How to encode UTF8 filename for HTTP headers? (Python, Django)

How to encode UTF8 filename for HTTP headers? (Python, Django) - python

I have problem with HTTP headers, they're encoded in ASCII and I want to provided a view for downloading files that names can be non ASCII.
response['Content-Disposition'] = 'attachment; filename="%s"' % (vo.filename.encode("ASCII","replace"), )
I don't want to use static files serving for same issue with non ASCII file names but in this case there would be a problem with File system and it's file name encoding. (I don't know target os.)
I've already tried urllib.quote(), but it raises KeyError exception.
Possibly I'm doing something wrong but maybe it's impossible.

This is a FAQ.
There is no interoperable way to do this.

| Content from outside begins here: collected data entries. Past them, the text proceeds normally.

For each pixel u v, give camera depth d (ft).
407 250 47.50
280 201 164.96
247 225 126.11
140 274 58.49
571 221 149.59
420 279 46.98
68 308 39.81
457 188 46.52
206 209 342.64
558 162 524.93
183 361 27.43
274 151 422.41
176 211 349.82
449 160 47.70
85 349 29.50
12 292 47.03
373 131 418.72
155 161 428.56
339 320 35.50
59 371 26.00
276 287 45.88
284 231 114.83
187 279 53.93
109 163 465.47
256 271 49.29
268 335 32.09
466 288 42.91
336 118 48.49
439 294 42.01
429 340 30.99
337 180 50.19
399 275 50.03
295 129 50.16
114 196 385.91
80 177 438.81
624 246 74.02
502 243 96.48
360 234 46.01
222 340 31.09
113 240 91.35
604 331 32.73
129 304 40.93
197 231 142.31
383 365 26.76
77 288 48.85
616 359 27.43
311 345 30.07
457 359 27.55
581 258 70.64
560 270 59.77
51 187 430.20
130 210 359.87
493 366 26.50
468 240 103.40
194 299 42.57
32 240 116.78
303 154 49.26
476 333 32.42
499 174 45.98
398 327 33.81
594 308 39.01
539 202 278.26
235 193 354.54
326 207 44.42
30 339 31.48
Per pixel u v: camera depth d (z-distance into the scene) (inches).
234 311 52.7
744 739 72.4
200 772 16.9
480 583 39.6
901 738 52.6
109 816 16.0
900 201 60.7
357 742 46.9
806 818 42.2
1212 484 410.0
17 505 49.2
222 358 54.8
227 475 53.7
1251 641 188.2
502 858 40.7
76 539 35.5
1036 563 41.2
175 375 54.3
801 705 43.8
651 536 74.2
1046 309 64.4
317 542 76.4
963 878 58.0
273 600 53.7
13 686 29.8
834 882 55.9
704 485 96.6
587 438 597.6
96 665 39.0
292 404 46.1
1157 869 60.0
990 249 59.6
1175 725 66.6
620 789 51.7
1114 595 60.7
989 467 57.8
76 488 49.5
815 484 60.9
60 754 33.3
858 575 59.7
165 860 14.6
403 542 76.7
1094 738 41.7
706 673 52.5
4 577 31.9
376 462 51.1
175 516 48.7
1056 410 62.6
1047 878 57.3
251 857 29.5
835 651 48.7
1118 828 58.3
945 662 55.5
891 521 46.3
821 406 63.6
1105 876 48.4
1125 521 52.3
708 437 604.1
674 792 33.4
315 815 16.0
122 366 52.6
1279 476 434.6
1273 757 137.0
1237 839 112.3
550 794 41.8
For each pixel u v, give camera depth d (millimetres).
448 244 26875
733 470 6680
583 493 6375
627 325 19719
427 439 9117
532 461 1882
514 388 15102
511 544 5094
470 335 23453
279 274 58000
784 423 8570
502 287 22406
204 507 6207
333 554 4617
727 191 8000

Some browsers implement proprietary extensions (IE, Chrome), other implement RFC 2231 (Firefox, Opera).
See test cases at http://greenbytes.de/tech/tc2231/.
Update: as of November 2012, all current desktop browsers support the encoding defined in RFC 6266 and RFC 5987 (Safari >= 6, IE >= 9, Chrome, Firefox, Opera, Konqueror).

Don't send a filename in Content-Disposition. There is no way to make non-ASCII header parameters work cross-browser(*).
Instead, send just “Content-Disposition: attachment”, and leave the filename as a URL-encoded UTF-8 string in the trailing (PATH_INFO) part of your URL, for the browser to pick up and use by default. UTF-8 URLs are handled much more reliably by browsers than anything to do with Content-Disposition.
(*: actually, there's not even a current standard that says how it should be done as the relationships between RFCs 2616, 2231 and 2047 are pretty dysfunctional, something that Julian is trying to get cleared up at a spec level. Consistent browser support is in the distant future.)

Note that in 2011, RFC 6266 (especially Appendix D) weighed in on this issue and has specific recommendations to follow.
Namely, you can issue a filename with only ASCII characters, followed by filename* with a RFC 5987-formatted filename for those agents that understand it.
Typically this will look like filename="my-resume.pdf"; filename*=UTF-8''My%20R%C3%A9sum%C3%A9.pdf, where the Unicode filename ("My Résumé.pdf") is encoded into UTF-8 and then percent-encoded (note, do NOT use + for spaces).
Please do actually read RFC 6266 and RFC 5987 (or use a robust and tested library that abstracts this for you), as my summary here is lacking in important detail.

Starting with Django 2.1 (see issue #16470), you can use FileResponse, which will correctly set the Content-Disposition header for attachments. Starting with Django 3.0 (issue #30196) it will also set it correctly for inline files.
For example, to return a file named my_img.jpg with MIME type image/jpeg as an HTTP response:
response = FileResponse(open("my_img.jpg", 'rb'), as_attachment=True, content_type="image/jpeg")
return response
Or, if you can't use FileResponse, you can use the relevant part from FileResponse's source to set the Content-Disposition header yourself. Here's what that source currently looks like:
from urllib.parse import quote
disposition = 'attachment' if as_attachment else 'inline'
try:
filename.encode('ascii')
file_expr = 'filename="{}"'.format(filename)
except UnicodeEncodeError:
file_expr = "filename*=utf-8''{}".format(quote(filename))
response.headers['Content-Disposition'] = '{}; {}'.format(disposition, file_expr)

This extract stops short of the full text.